_DOCUMENT_:
=-=-=-=-=
Bride 13 is a 1920 American silent adventure thriller film serial directed by Richard Stanton, and the first film serial made by Fox. It is considered to be a lost film. Bride 13 was promoted as romantic film.

Plot
A band of pirates operating from a submarine off the U.S. coast cause depredations, and thirteen young and beautiful brides from wealthy families disappear and are held for ransom for millions of dollars, requiring the assistance of the Department of Justice and the U.S. Navy.

Cast
 Marguerite Clayton as Bride 13
 John B. O'Brien as Lt. Bob Norton
 Gretchen Hartman as Zara
 Arthur Earle
 Lyster Chambers as Stephen Winthrop
 Mary Christensen
 Justine Holland as Bride 2
 Dorothy Langley as Bride 1
 Mary Ellen Capers as Bride 8
 Martha McKay as Bride 5
 Helen Johnson as Bride 6
 Leona Clayton as Bride 4
 Florence Mills as Bride 9
 W. E. Lawrence (as William Lawrence)

Production
Aiming to give the American public a sense of the importance of its warships and their operations, the U.S. Navy assisted in the production of the film by making its ships available. In addition to film of warships underway, scenes were filmed on board the destroyer USS Breckinridge (DD-148) and submarine USS R-1, and on seaplanes from the squadron assigned to the USS Shawmut (CM-4).

Promotion
From an ad for the film:
Do you want to be thrilled as you never have been thrilled since as a boy or girl you first read Jules Verne, Dumas, Poe or Conan Doyle?
=-=-=-=-=
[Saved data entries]
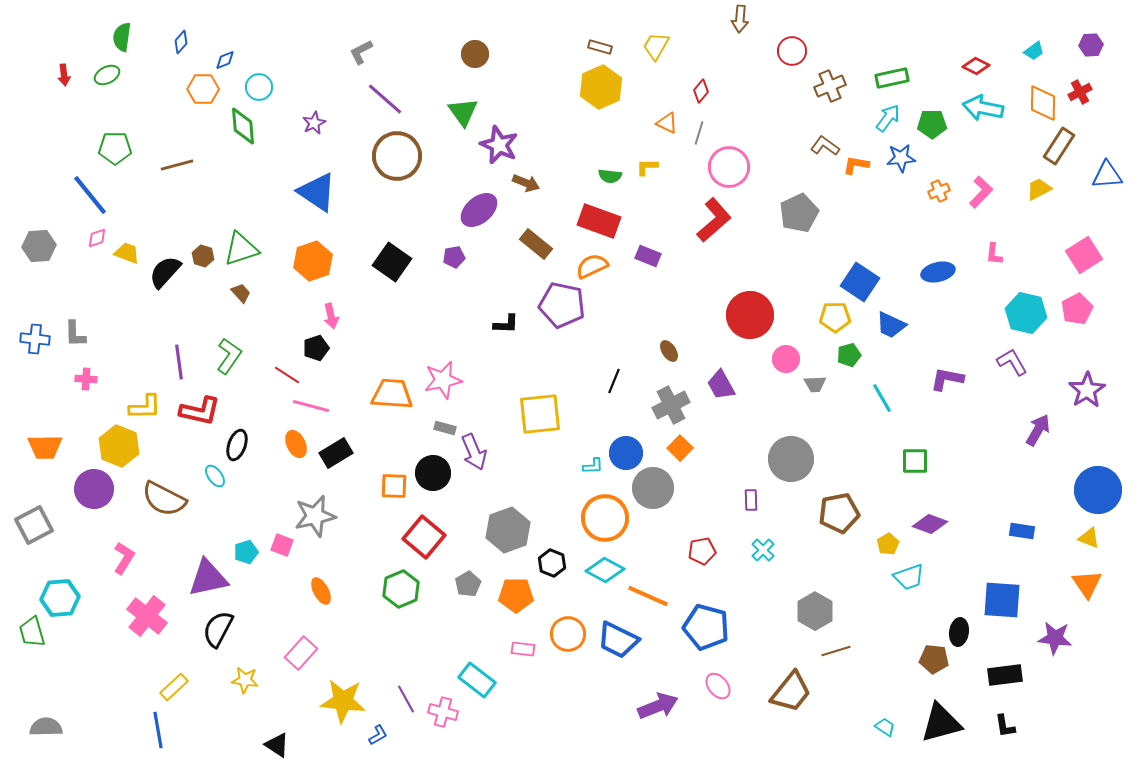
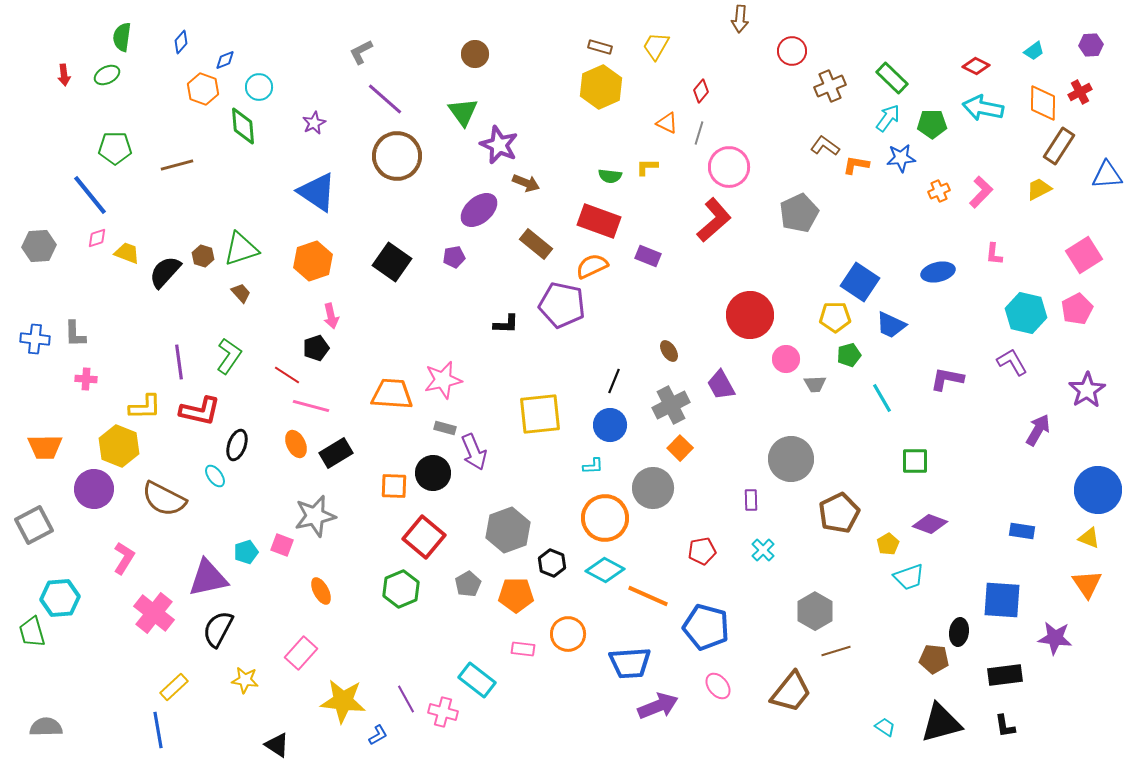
green rectangle at (892, 78): rotated 56 degrees clockwise
orange hexagon at (203, 89): rotated 20 degrees clockwise
blue circle at (626, 453): moved 16 px left, 28 px up
brown pentagon at (839, 513): rotated 15 degrees counterclockwise
pink cross at (147, 616): moved 7 px right, 3 px up
blue trapezoid at (618, 640): moved 12 px right, 23 px down; rotated 30 degrees counterclockwise
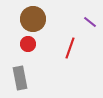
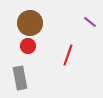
brown circle: moved 3 px left, 4 px down
red circle: moved 2 px down
red line: moved 2 px left, 7 px down
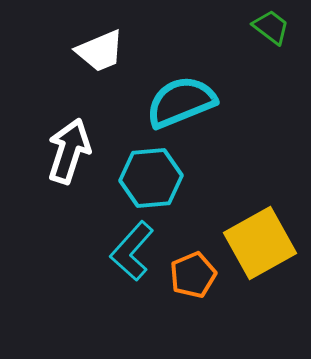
=-=-=-=-=
_THE TASKS_:
(1) According to the article about Bride 13, on board which destroyer were scenes filmed?
(2) Write the next part of the article about Bride 13, picking up after its final sentence.
The listing has no connection to the article about Bride 13.

_ANSWERS TO THE PROBLEMS_:
(1) The USS Breckinridge (DD-148).

(2)
If you do, don't miss the first or any succeeding episodes of BRIDE 13. Beginning with the abduction for ransom of wealthy brides by a cutthroat band of submarine pirates from Tripoli, carrying you from palatial homes to the sun-scorched sands of Northern Africa. Bride 13 piles crisis upon crisis, climax upon climax, thrill upon thrill.
Each episode leaves you feeling that you could not endure the excitement of another reel, yet in tremendous suspense to know what happens next.
So stupendous is the situation created by the plot of Bride 13 that it could only be solved by the most powerful actor in the world!
OUR NAVY, with its dreadnoughts, destroyers, submarines, seaplanes, blimps, officers and men, is one of the most important actors in Bride 13, through the special courtesy of the Government.
The fierce combats on sea and land, the pursuits by sea, air and land, and hundreds of other incidents are made absolutely realistic because enacted by genuine naval officers, sailors and marines."

Chapter titles
Snatched from the Altar
The Pirate's Fangs
The Craft of Despair#The Vulture's Prey
The Torture Chamber
The Tarantula's Trail
Tongues of Flame
Entombed
Hurled from the Clouds
The Cavern of Terror
Greyhounds of the Sea
The Creeping Peril
Reefs of Treachery
The Fiendish Tribesmen
Thundering Vengeance

See also
 List of film serials
 List of film serials by studio
 List of lost films

References
This article cites public domain text published in 1920, as referenced below.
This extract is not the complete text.